サンパウロから夜行バスで向かうと早朝、バス・ターミナルまで車で出迎えてくれた。朝食をご馳走になり、自宅でじっくり話を聞いた。
愛妻ロシェーリさん、長男のシジクレイ・フィーリョ君(当時10歳)、次男のカウアン君(当時7歳)、三男のカレーベ君(当時3歳)にも紹介してもらった。ロシェーリさんが「彼も私も、日本と日本の人たちが大好きなの」と大輪の花のような笑顔で話してくれたのをよく覚えている。
それから10年。インタビューを申し込んだところ、一家で国内旅行中で、サンパウロにも立ち寄るという。サンパウロ市内の彼の滞在先で、たっぷり話を聞かせてもらった。

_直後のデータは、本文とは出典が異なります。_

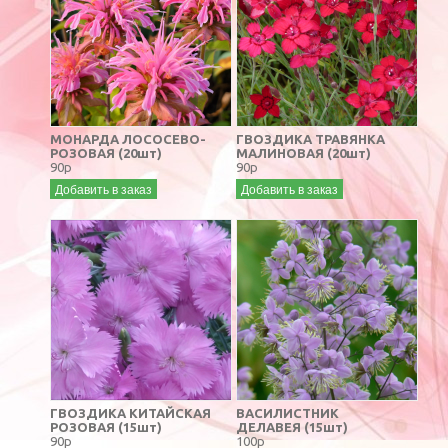
МОНАРДА ЛОСОСЕВО-
ГВОЗДИКА ТРАВЯНКА
РОЗОВАЯ (20шт)
МАЛИНОВАЯ (20шт)
90р
90р
Добавить в заказ
Добавить в заказ
ГВОЗДИКА КИТАЙСКАЯ
ВАСИЛИСТНИК
РОЗОВАЯ (15шт)
ДЕЛАВЕЯ (15шт)
90р
100р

夫妻はほとんど変わっておらず、相変わらず仲睦まじかった。まだ子供だった長男は父親の背丈を越え、逞しい若者に成長していた。次男も三男も、すっかり大きくなっていた。
山形時代は寮生活、NECの社員食堂で日本食
一家の大黒柱で丸刈り頭の巨漢は、49歳になっても現役時代と全く同じ体型を維持していた。しかし、全身からほとばしらせていた激しい闘志は姿を消し、柔らかい笑みを浮かべている。

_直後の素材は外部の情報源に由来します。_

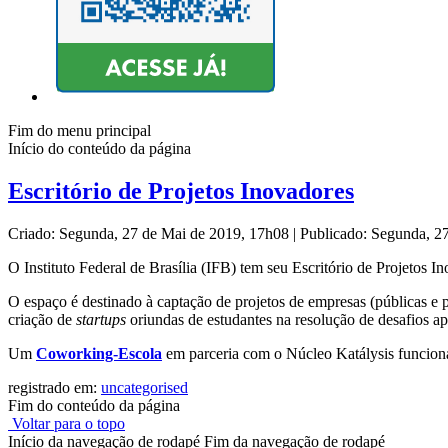
Fim do menu principal
Início do conteúdo da página
Escritório de Projetos Inovadores
Criado: Segunda, 27 de Mai de 2019, 17h08
|
Publicado: Segunda, 2
O Instituto Federal de Brasília (IFB) tem seu Escritório de Projetos 
O espaço é destinado à captação de projetos de empresas (públicas e 
criação de
startups
oriundas de estudantes na resolução de desafios a
Um
Coworking-Escola
em parceria com o Núcleo Katálysis funciona
registrado em:
uncategorised
Fim do conteúdo da página
Voltar para o topo
Início da navegação de rodapé
Fim da navegação de rodapé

父親がアマチュア選手で、叔父、いとこがプロ選手というフットボール一家。1歳上の兄ジャン・カルロも、MFとしてパルメイラス、クルゼイロといったビッグクラブで活躍した。
19歳のとき、マツバラ(日本人移民が創設したクラブで、三浦知良も若手時代に在籍)でデビュー。当時はボランチだった。
1997年、24歳で当時JFLのモンテディオ山形に入団。寮で生活し、山形の母体企業だったNECの社員食堂で毎日、日本食を食べた。

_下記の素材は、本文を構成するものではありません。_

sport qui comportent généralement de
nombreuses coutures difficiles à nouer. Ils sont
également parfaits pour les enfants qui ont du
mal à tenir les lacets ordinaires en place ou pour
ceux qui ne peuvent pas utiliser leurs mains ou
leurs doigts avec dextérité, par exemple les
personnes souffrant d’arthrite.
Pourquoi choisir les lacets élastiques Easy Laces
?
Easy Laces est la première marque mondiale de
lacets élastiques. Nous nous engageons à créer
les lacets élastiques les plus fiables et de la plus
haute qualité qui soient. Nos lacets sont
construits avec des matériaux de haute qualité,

「通訳がおらず、言葉がサッパリわからない。食事も、最初は口に合わなかった。ブラジルでは肉は塩味と決まっているのに、甘いんだから(苦笑)。おまけに冬はひどく寒い。ホームシックになりかけたが、歯を食いしばって頑張った」
山形で2シーズン活躍し、1999年、京都パープルサンガ(当時J1)へ移籍。大分トリニータ(当時J2)、ヴィッセル神戸を経て、2004年から2007年までガンバ大阪でプレー。宮本恒靖や山口智らと共に、最終ラインの中心選手として活躍した。